* [PROVIDED INFORMATION]
----
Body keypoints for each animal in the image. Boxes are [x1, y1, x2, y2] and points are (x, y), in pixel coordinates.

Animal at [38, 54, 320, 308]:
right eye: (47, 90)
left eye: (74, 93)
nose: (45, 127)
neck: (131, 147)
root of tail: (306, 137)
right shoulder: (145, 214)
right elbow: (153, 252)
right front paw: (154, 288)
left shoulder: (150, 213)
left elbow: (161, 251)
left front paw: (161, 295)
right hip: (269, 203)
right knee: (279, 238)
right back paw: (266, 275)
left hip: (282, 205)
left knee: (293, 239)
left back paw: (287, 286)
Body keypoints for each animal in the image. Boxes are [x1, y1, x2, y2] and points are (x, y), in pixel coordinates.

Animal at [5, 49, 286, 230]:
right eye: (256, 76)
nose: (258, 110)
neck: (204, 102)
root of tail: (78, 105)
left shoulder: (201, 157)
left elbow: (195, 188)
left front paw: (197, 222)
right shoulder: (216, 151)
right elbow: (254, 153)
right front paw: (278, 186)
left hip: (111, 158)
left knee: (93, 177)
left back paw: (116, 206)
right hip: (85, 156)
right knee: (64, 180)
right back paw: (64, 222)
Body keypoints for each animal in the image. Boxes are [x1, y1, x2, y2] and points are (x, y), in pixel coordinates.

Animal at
----
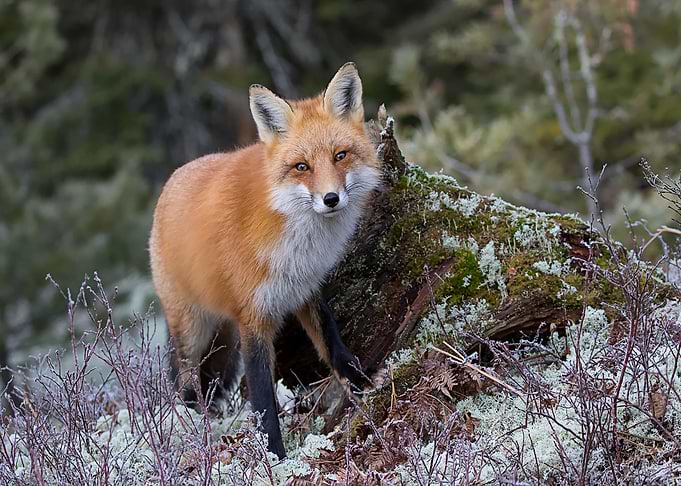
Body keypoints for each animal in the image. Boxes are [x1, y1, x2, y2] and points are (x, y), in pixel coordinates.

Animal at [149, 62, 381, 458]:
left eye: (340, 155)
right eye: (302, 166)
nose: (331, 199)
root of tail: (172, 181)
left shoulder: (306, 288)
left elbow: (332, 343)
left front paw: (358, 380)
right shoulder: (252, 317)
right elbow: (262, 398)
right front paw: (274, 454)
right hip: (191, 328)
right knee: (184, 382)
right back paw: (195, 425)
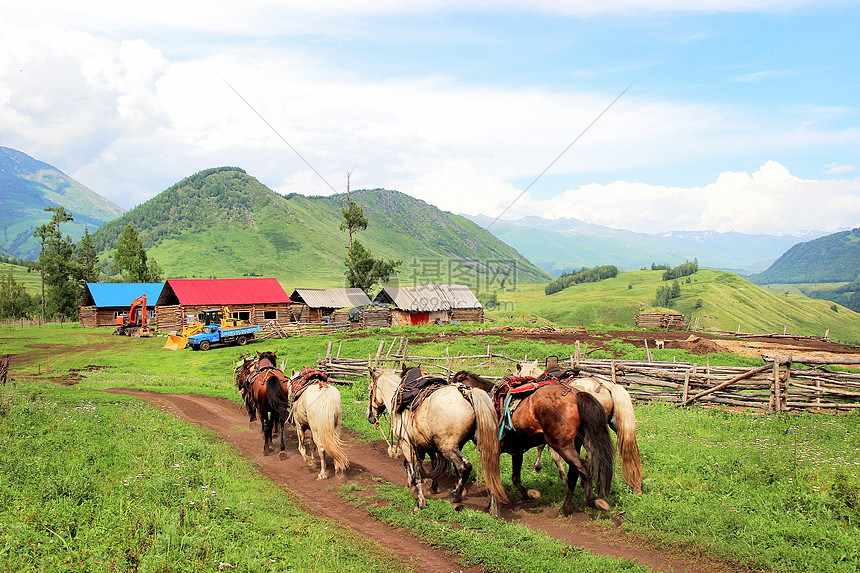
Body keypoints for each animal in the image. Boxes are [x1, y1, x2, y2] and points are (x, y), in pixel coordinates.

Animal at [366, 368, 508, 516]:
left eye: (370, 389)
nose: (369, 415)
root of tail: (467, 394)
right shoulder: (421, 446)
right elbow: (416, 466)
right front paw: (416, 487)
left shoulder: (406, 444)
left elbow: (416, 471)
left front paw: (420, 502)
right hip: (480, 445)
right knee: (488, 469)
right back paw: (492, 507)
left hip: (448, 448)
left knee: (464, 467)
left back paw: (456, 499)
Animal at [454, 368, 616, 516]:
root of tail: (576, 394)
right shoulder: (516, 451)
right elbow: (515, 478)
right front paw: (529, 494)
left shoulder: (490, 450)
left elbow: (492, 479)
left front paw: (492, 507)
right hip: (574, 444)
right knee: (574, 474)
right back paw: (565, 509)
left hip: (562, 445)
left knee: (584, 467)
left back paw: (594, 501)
----
* [ACTION ITEM] Above this instruction are the records; retype exactly the lines from the one containing "right elbow: (416, 466)" up to and including the one containing "left back paw: (456, 499)".

* [EXPECTED OUTPUT]
right elbow: (416, 466)
right front paw: (416, 487)
left shoulder: (406, 444)
left elbow: (416, 471)
left front paw: (420, 502)
right hip: (480, 445)
right knee: (488, 469)
right back paw: (492, 507)
left hip: (448, 448)
left knee: (464, 467)
left back paw: (456, 499)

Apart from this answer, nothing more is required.